------ DATA FOR THE TASK

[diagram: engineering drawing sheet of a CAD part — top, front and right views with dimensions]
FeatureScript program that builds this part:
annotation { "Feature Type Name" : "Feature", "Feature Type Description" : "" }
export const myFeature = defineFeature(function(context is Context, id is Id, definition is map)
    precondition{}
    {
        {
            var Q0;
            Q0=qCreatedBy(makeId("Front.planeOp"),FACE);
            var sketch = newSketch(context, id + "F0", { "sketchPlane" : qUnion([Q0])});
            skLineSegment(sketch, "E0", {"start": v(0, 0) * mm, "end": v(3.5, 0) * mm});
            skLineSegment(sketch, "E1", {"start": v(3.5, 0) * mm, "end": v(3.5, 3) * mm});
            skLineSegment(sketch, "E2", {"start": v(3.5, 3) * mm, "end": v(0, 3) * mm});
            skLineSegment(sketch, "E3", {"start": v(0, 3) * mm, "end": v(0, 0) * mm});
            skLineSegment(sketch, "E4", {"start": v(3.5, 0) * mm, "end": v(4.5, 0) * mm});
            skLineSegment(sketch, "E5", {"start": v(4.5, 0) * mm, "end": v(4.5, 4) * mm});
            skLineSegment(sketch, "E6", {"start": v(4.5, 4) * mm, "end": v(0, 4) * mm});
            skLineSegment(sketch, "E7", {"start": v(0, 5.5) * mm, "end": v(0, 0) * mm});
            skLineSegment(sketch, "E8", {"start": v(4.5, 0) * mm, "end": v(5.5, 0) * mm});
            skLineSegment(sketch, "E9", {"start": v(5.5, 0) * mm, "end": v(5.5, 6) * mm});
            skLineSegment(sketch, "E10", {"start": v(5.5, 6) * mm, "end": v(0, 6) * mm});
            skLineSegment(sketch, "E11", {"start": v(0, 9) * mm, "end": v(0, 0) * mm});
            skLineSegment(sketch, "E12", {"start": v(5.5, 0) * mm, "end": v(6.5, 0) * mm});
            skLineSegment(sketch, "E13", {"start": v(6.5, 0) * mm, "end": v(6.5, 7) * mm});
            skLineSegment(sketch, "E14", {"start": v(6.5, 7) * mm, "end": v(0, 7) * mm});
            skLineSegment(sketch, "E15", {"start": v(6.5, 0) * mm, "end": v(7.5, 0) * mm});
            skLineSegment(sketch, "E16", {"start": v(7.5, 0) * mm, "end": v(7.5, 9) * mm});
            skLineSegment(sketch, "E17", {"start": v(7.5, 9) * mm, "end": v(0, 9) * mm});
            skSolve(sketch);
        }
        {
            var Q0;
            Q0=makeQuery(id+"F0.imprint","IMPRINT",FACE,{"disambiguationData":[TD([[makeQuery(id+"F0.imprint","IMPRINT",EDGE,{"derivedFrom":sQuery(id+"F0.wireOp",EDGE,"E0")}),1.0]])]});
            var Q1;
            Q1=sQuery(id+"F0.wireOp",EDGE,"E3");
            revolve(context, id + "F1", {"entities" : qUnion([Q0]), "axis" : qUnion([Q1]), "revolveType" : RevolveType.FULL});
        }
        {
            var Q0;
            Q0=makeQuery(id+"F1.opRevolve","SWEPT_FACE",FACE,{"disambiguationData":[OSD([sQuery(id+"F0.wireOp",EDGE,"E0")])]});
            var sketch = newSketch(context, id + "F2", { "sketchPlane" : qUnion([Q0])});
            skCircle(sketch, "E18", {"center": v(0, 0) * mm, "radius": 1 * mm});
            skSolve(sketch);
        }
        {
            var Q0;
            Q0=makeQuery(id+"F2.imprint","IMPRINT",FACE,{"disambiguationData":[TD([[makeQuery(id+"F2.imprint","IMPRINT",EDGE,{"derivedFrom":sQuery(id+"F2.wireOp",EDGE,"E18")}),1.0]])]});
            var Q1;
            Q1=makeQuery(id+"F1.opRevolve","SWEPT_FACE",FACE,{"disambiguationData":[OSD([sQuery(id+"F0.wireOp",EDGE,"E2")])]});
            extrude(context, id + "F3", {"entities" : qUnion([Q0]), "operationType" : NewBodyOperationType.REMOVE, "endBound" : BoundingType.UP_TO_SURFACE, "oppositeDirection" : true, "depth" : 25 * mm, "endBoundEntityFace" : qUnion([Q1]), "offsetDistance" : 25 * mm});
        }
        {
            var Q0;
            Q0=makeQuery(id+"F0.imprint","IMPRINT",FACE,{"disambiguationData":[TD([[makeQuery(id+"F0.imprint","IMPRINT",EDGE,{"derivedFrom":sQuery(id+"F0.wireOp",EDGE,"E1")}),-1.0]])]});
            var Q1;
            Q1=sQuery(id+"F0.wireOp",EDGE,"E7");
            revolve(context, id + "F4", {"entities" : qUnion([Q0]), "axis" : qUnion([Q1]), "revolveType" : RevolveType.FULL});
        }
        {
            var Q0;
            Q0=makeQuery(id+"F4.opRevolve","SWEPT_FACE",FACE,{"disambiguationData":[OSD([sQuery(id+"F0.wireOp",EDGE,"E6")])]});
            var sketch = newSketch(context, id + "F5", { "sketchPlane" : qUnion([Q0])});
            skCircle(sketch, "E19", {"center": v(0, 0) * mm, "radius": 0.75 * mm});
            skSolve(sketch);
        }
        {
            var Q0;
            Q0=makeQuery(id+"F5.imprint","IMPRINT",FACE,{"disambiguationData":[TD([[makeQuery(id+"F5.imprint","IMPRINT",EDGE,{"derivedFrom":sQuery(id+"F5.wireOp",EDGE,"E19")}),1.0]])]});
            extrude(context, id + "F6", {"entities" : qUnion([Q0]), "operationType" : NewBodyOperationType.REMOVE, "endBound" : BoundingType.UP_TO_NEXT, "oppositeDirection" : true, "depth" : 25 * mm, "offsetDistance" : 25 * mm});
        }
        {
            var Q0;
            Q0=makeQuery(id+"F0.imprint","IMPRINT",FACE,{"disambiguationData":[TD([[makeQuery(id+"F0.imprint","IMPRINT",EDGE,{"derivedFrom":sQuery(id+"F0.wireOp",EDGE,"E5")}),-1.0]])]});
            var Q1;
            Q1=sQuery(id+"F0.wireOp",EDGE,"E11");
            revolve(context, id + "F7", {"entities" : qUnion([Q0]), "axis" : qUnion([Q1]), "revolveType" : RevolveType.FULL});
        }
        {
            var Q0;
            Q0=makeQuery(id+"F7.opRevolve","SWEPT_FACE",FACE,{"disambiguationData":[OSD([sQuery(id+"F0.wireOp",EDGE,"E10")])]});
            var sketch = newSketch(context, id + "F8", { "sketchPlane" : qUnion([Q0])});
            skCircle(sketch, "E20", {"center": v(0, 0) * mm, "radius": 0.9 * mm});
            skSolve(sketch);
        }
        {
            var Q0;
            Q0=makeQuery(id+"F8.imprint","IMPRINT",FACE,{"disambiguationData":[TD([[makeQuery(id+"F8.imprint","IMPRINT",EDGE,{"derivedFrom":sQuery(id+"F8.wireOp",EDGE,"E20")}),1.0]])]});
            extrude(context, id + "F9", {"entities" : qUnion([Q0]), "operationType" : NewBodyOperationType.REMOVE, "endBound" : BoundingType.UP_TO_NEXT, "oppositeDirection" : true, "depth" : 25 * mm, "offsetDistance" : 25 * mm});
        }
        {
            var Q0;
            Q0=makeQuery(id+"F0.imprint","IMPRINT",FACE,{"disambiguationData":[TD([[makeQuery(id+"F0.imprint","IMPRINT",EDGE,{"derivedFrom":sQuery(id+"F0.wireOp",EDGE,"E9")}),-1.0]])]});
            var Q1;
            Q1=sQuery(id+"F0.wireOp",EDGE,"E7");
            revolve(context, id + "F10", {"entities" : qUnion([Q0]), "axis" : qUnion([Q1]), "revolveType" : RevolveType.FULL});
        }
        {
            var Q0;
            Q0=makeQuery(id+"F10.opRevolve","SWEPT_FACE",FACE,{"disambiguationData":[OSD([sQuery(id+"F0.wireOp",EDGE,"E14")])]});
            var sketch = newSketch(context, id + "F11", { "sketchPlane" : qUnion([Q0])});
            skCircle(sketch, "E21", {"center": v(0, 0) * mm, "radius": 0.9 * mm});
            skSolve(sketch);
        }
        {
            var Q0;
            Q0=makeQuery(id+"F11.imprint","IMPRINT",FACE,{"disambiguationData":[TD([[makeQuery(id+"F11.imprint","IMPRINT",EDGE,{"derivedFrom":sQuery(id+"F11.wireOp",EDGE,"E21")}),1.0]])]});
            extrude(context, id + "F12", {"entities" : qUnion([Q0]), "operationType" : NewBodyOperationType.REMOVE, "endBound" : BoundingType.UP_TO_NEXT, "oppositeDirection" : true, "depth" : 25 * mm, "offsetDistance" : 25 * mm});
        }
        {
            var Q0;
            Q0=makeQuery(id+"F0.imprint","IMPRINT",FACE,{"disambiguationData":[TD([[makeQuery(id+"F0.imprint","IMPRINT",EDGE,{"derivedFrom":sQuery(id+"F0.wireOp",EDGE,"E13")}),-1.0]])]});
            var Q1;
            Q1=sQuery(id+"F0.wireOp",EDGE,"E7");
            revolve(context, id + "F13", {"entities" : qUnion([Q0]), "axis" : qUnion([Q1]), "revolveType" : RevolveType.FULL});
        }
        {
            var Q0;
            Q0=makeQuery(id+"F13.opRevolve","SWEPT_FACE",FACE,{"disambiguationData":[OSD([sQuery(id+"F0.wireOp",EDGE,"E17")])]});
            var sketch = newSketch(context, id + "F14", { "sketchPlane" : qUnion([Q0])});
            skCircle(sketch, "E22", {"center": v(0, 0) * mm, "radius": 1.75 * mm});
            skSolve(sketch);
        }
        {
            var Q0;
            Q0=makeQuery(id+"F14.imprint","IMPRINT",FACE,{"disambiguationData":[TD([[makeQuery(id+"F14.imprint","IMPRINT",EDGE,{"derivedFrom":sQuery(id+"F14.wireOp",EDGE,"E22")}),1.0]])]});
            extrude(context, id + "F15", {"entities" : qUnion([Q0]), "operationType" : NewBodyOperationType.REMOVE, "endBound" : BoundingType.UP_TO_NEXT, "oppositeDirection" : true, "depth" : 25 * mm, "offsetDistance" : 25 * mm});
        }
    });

------------

• _WORK REQUIRED_
Can you copy out, unchanged, every line from the start of the rows up to and including the line containing "export const myFeature"?

• _RIGHT ANSWER_
[diagram: engineering drawing sheet of a CAD part — top, front and right views with dimensions]
FeatureScript program that builds this part:
annotation { "Feature Type Name" : "Feature", "Feature Type Description" : "" }
export const myFeature = defineFeature(function(context is Context, id is Id, definition is map)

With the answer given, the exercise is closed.